Joseph Arthur - LOU - la recensione

Recensione del 31 mag 2014 a cura di Gianni Sibilla

Voto 7/10
Un disco di cover di Lou Reed , a pochi mesi dalla sua morte. Suona male al solo pensiero, sa immediatamente di sfruttamento commerciale della memoria - che è pratica consueta nella discografia, ma insomma.

Non se a inciderlo però è uno come Joseph Arthur e non se è fatto in questo modo.

Newyorchese - seppure d’adozione - amico di Lou Reed, Arthur racconta la storia di “Lou” nelle note di copertina: nasce da un’idea di Bill Bentley, discografico di Reed in Warner e ora a capo della Vagrant. Arthur, combattuto, prima rinuncia, poi si ritrova a New York sotto una nevicata, chiuso in studio. Incide le canzoni da solo, voce chitarra e piano. Funziona e ha un senso. La Vagrant però ritira l’offerta, pensando ad un tributo più tradizionale di vari artisti. Arthur si arrabbia, pensa di pubblicarlo da solo, poi la Vagrant ci ripensa, ed eccoci qua.
“Lou” parte da una storia banale - una casa discografica che commissiona una lavoro che può funzionare economicamente - per arrivare ad un prodotto finito che non è il solito disco tributo.
La scelta di Arthur di scarnificare le canzoni è radicale: certo, ci sono le melodie di “Walk on the wild side” e di “Pale blue eyes”, così come l’andamento ellittico di “Heroin”. Ma c'è la voce roca, quasi sussurrata di Arthur - mille miglia lontana da quella di Lou Reed - e ci sono strumenti che accennano appena le note.

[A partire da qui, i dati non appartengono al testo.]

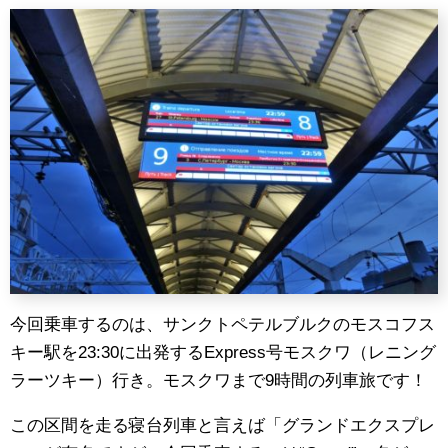
今回乗車するのは、サンクトペテルブルクのモスコフス
キー駅を23:30に出発するExpress号モスクワ（レニング
ラーツキー）行き。モスクワまで9時間の列車旅です！
この区間を走る寝台列車と言えば「グランドエクスプレ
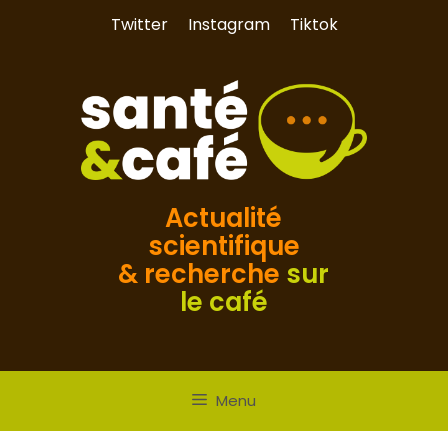
Aller
Twitter
Instagram
Tiktok
au
contenu
Actualité
scientifique
& recherche
sur
le café
Menu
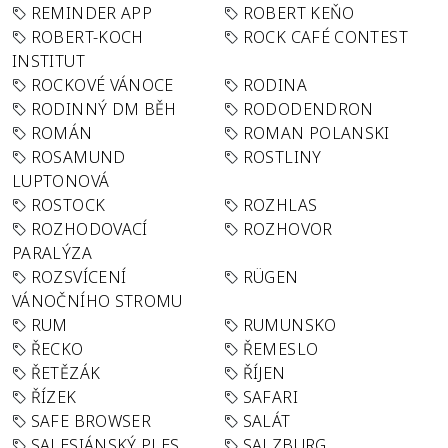
REMINDER APP
ROBERT KEŇO
ROBERT-KOCH
ROCK CAFÉ CONTEST
INSTITUT
ROCKOVÉ VÁNOCE
RODINA
RODINNÝ DM BĚH
RODODENDRON
ROMÁN
ROMAN POLANSKI
ROSAMUND
ROSTLINY
LUPTONOVÁ
ROSTOCK
ROZHLAS
ROZHODOVACÍ
ROZHOVOR
PARALÝZA
ROZSVÍCENÍ
RÜGEN
VÁNOČNÍHO STROMU
RUM
RUMUNSKO
ŘECKO
ŘEMESLO
ŘETĚZÁK
ŘÍJEN
ŘÍZEK
SAFARI
SAFE BROWSER
SALÁT
SALESIÁNSKÝ PLES
SALZBURG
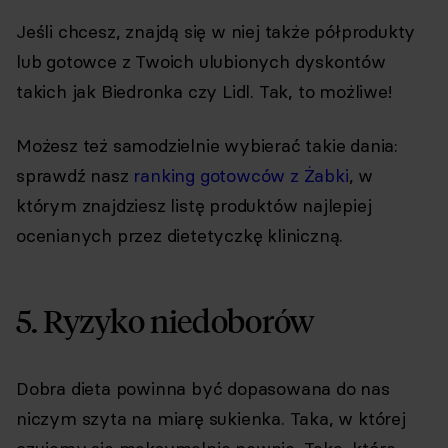
Jeśli chcesz, znajdą się w niej także półprodukty
lub gotowce z Twoich ulubionych dyskontów
takich jak Biedronka czy Lidl. Tak, to możliwe!
Możesz też samodzielnie wybierać takie dania:
sprawdź nasz
ranking gotowców z Żabki
, w
którym znajdziesz listę produktów najlepiej
ocenianych przez dietetyczkę kliniczną.
5. Ryzyko niedoborów
Dobra dieta powinna być dopasowana do nas
niczym szyta na miarę sukienka. Taka, w której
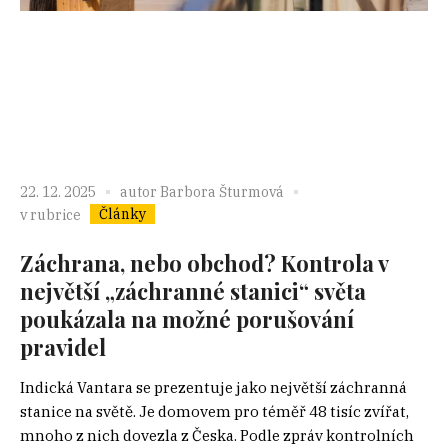
22. 12. 2025
autor
Barbora Šturmová
Články
v rubrice
Záchrana, nebo obchod? Kontrola v
největší „záchranné stanici“ světa
poukázala na možné porušování
pravidel
Indická Vantara se prezentuje jako největší záchranná
stanice na světě. Je domovem pro téměř 48 tisíc zvířat,
mnoho z nich dovezla z Česka. Podle zpráv kontrolních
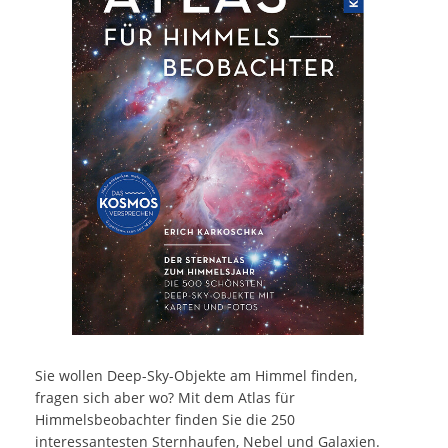
Sie wollen Deep-Sky-Objekte am Himmel finden,
fragen sich aber wo? Mit dem Atlas für
Himmelsbeobachter finden Sie die 250
interessantesten Sternhaufen, Nebel und Galaxien.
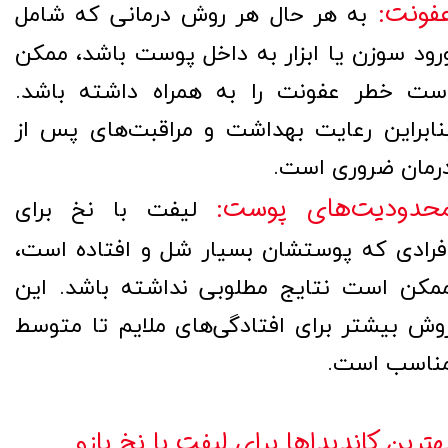
فونت:
به هر حال هر روش درمانی که شامل
رود سوزن یا ابزار به داخل پوست باشد، ممکن
ست خطر عفونت را به همراه داشته باشد.
نابراین رعایت بهداشت و مراقبت‌های پس از
رمان ضروری است.
حدودیت‌های پوست:
لیفت با نخ برای
فرادی که پوستشان بسیار شل و افتاده است،
مکن است نتایج مطلوبی نداشته باشد. این
وش بیشتر برای افتادگی‌های ملایم تا متوسط
ناسب است.
هترین کاندیداها برای لیفت با نخ بازو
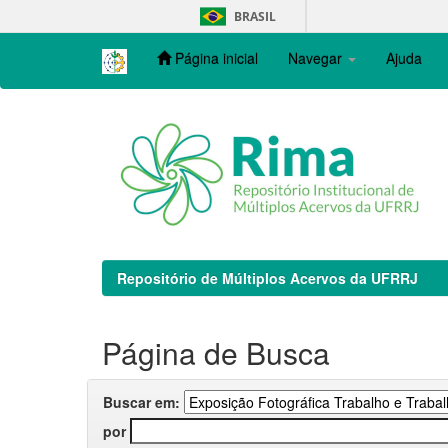
Skip
BRASIL
navigation
Página inicial
Navegar
Ajuda
Repositório de Múltiplos Acervos da UFRRJ
Página de Busca
Buscar em:
por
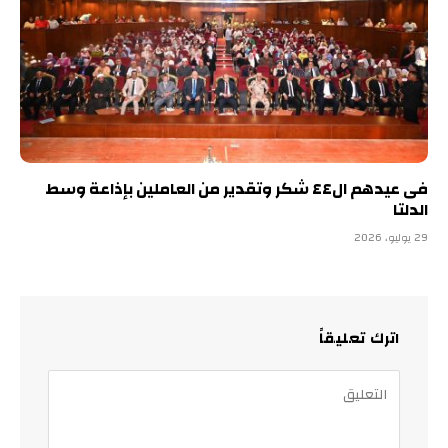
فى عيدهم ال٤٤ شكر وتقدير من العاملين بإذاعة وسط
الدلتا
29 يوليو، 2026
اترك تعليقاً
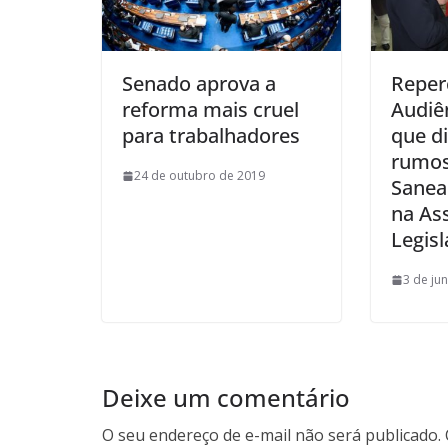
Senado aprova a
Reper
reforma mais cruel
Audiê
para trabalhadores
que di
rumos
24 de outubro de 2019
Sanea
na As
Legisl
3 de ju
Deixe um comentário
O seu endereço de e-mail não será publicado.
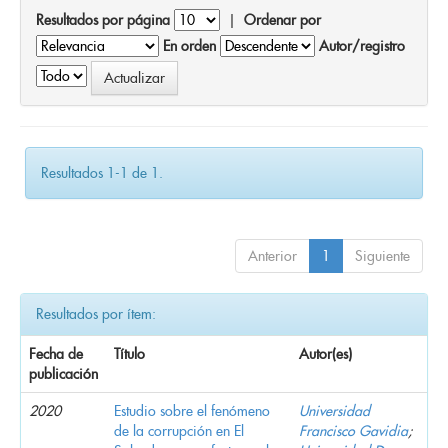
Resultados por página
|
Ordenar por
En orden
Autor/registro
Resultados 1-1 de 1.
Anterior
1
Siguiente
Resultados por ítem:
Fecha de
Título
Autor(es)
publicación
2020
Estudio sobre el fenómeno
Universidad
de la corrupción en El
Francisco Gavidia
;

Le canzoni, insomma, diventano altro dall'originale, pur rimanendo riconoscibili. Quello che dovrebbero fare le cover, sempre: farti arrabbiare, anche. Ma non essere fotocopie sbiadite. Queste versioni non lo sono di certo. Raccontano la stessa storia, ma da un altro punto di vista.

“Tutti hanno una brutta storia da raccontare su Lou. Ma il fatto è che al di là della sua durezza e della sua attitudine punk, Lou era una persona amabile”, dice ancora Arthur nelle note di copertina: ecco, “Lou” traduce in suoni questa idea, rileggendo le canzoni in maniera delicata, disarmante, persino straziante.

Certo, rimane il dubbio di cosa sarebbe potuto venire fuori da questo disco tributo se Arthur l’avesse inciso con qualche musicista, pur mantenendo lo stesso spirito (guardate questo passaggio al Letterman Show con Mike Mills - che fa parte della sua touring band e Peter Buck). Detto questo, “Lou” è un disco minimale, tutt’altro che consolatorio, come vorrebbero le circostanze. Un tributo vero, insomma.